Cranachan Cake
By OcadoLife
Published on 22 August 2022
Inspired by the Scottish dessert, this Cranachan Cake from recipe writer and food stylist Lola Milne is a super combo of raspberries, oats, honey and a tot of whisky. For an alcohol-free version, simply leave out the whisky or replace it like-for-like with cooled, strong earl grey tea. The cake can also be made with blackberries, blueberries or strawberries, if you prefer. Time and servings
1 hr 5 minsTotal time
12Servings
40 minsPrep time
25 minsCooking time
Ingredients
- 250 g of unsalted butter, softened, plus 1tbsp, melted, and extra for the tins
- 250 g of golden caster sugar, plus 1½tbsp, and extra for the fruit topping
- 175 g of self-raising flour
- 175 g of scottish oats, 75g blitzed into flour in a blender and 100g left whole
- 0.25 tsp of baking powder
- 5 eggs, medium
- 0.5 tsp of vanilla extract
- 2 tbsp of milk, (or milk alternative)
- 2 tbsp of demerara sugar
- 500 g of raspberries
- 1 lemon, juiced, zest pared into fine strips, plus extra curls
- 150 ml of double cream
- 1 tbsp of scottish runny honey, plus 1tsp
- 2 tbsp of scotch whisky
- 1 pinch of sea salt
Method
Step 1
Preheat the oven to 180°C/160°C fan/gas 4. Grease 2 x 20cm loose-bottomed cake tins with butter and line the bases with baking paper.Step 2
Using an electric whisk (or stand mixer), beat the 250g butter and 250g caster sugar for 8 mins or until light and fluffy.Step 3
Put the flour, 75g oat flour, baking powder and a pinch of salt into a separate bowl; set aside.Step 4
Gradually beat the eggs into the butter and sugar; if it looks like it’s splitting, add a spoonful of the flour mixture.Step 5
Fold in the rest of the flour mixture and the vanilla extract.
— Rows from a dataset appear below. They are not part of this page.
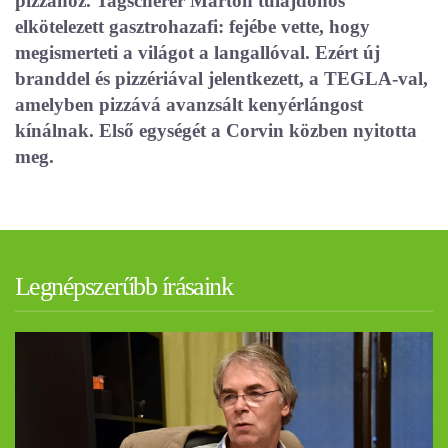
pizzához. Tagscherer Márton tulajdonos
elkötelezett gasztrohazafi: fejébe vette, hogy
megismerteti a világot a langallóval. Ezért új
branddel és pizzériával jelentkezett, a TEGLA-val,
amelyben pizzává avanzsált kenyérlángost
kínálnak. Első egységét a Corvin közben nyitotta
meg.
Legnépszerűbb írásaink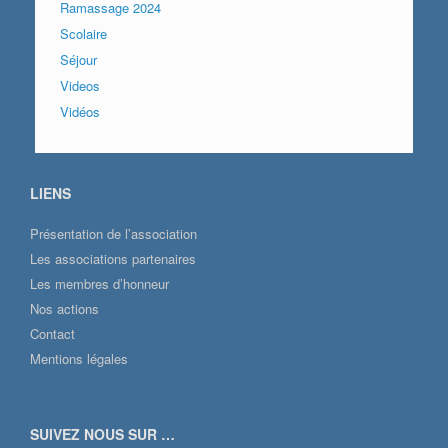
Ramassage 2024
Scolaire
Séjour
Videos
Vidéos
LIENS
Présentation de l’association
Les associations partenaires
Les membres d’honneur
Nos actions
Contact
Mentions légales
SUIVEZ NOUS SUR …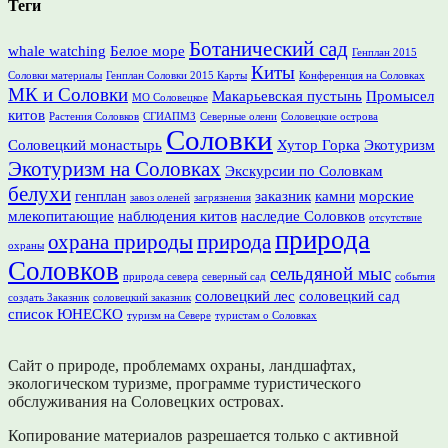
Теги
Ботанический сад
whale watching
Белое море
Генплан 2015
Киты
Соловки материалы
Генплан Соловки 2015 Карты
Конференция на Соловках
МК и Соловки
Макарьевская пустынь
Промысел
МО Соловецкое
китов
Растения Соловков
СГИАПМЗ
Северные олени
Соловецкие острова
Соловки
Соловецкий монастырь
Хутор Горка
Экотуризм
Экотуризм на Соловках
Экскурсии по Соловкам
белухи
генплан
заказник
камни
морские
завоз оленей
загрязнения
млекопитающие
наблюдения китов
наследие Соловков
отсутствие
природа
охрана природы
природа
охраны
Соловков
сельдяной мыс
природа севера
северный сад
события
соловецкий лес
соловецкий сад
создать Заказник
соловецкий заказник
список ЮНЕСКО
туризм на Севере
туристам о Соловках
Сайт о природе, проблемамх охраны, ландшафтах,
экологическом туризме, программе туристического
обслуживания на Соловецких островах.
Копирование материалов разрешается только с активной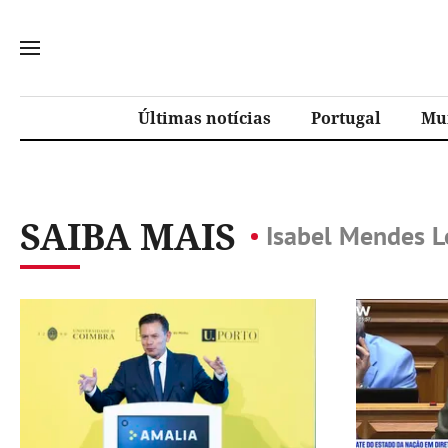
Últimas notícias
Portugal
Mu
SAIBA MAIS
Isabel Mendes L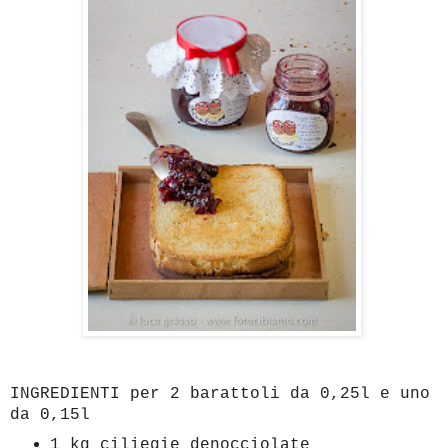
INGREDIENTI per 2 barattoli da 0,25l e uno
da 0,15l
1 kg ciliegie denocciolate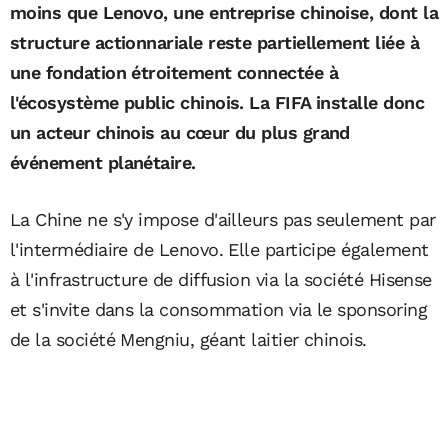
moins que Lenovo, une entreprise chinoise, dont la
structure actionnariale reste partiellement liée à
une fondation étroitement connectée à
l'écosystème public chinois. La FIFA installe donc
un acteur chinois au cœur du plus grand
événement planétaire.
La Chine ne s'y impose d'ailleurs pas seulement par
l'intermédiaire de Lenovo. Elle participe également
à l'infrastructure de diffusion via la société Hisense
et s'invite dans la consommation via le sponsoring
de la société Mengniu, géant laitier chinois.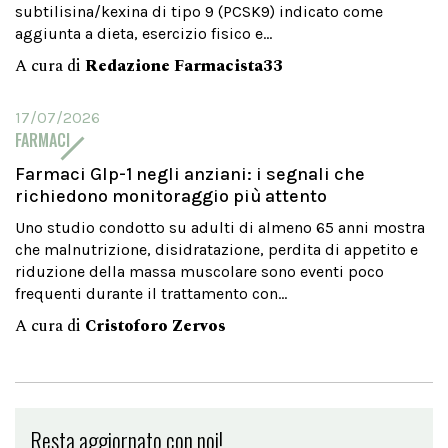
subtilisina/kexina di tipo 9 (PCSK9) indicato come
aggiunta a dieta, esercizio fisico e...
A cura di
Redazione Farmacista33
17/07/2026
FARMACI
Farmaci Glp-1 negli anziani: i segnali che
richiedono monitoraggio più attento
Uno studio condotto su adulti di almeno 65 anni mostra
che malnutrizione, disidratazione, perdita di appetito e
riduzione della massa muscolare sono eventi poco
frequenti durante il trattamento con...
A cura di
Cristoforo Zervos
Resta aggiornato con noi!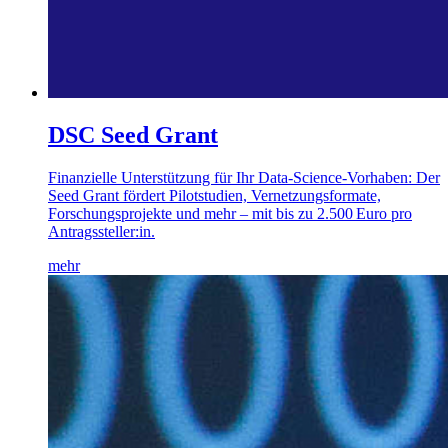
DSC Seed Grant
Finanzielle Unterstützung für Ihr Data-Science-Vorhaben: Der
Seed Grant fördert Pilotstudien, Vernetzungsformate,
Forschungsprojekte und mehr – mit bis zu 2.500 Euro pro
Antragssteller:in.
mehr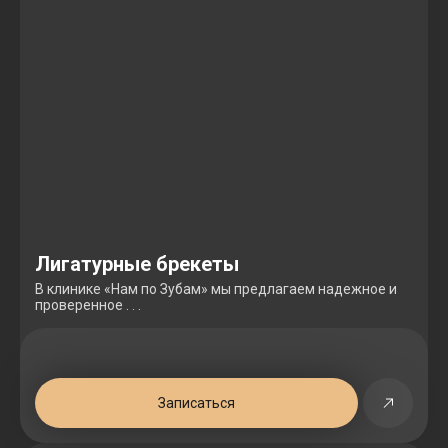
Лигатурные брекеты
В клинике «Нам по Зубам» мы предлагаем надежное и
проверенное . . .
Записаться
Add the milk slowly, just until the batter is loose enough to easily drop off the spoon.Step 6
Divide the batter between the 2 tins and sprinkle with the demerara sugar. Bake for 25-30 mins until risen, golden and a skewer comes out clean. Cool in the tin for 5 mins, then transfer to a cooling rack.Step 7
For the compote, put 300g of the raspberries into a pan with the lemon juice and zest strips and the 1½ tbsp sugar. Cook over a medium heat until the fruit releases its juice, then reduce the heat and simmer for 15 mins (it will thicken as it cools). Set aside to cool; pick out the zest strips (or leave in if you like extra zing).Step 8
Whip the cream, 1tbsp honey and whisky to soft peaks using a balloon whisk.Step 9
For the oaty topping, mix the 100g oats, 1tbsp melted butter, 1tsp honey and pinch of sea salt in a bowl. Spread out on a lined baking tray; bake for 5-10 mins until lightly toasted. Remove; leave to cool.Step 10
To assemble, spread one sponge with the compote, scatter over some of the remaining raspberries, dollop on half the cream; top with the second sponge. Spread with the remaining cream; toss the remaining raspberries and lemon zest curls in the extra sugar and arrange on the cake. Scatter over a handful of the oaty topping (use up the rest for breakfast granola-style).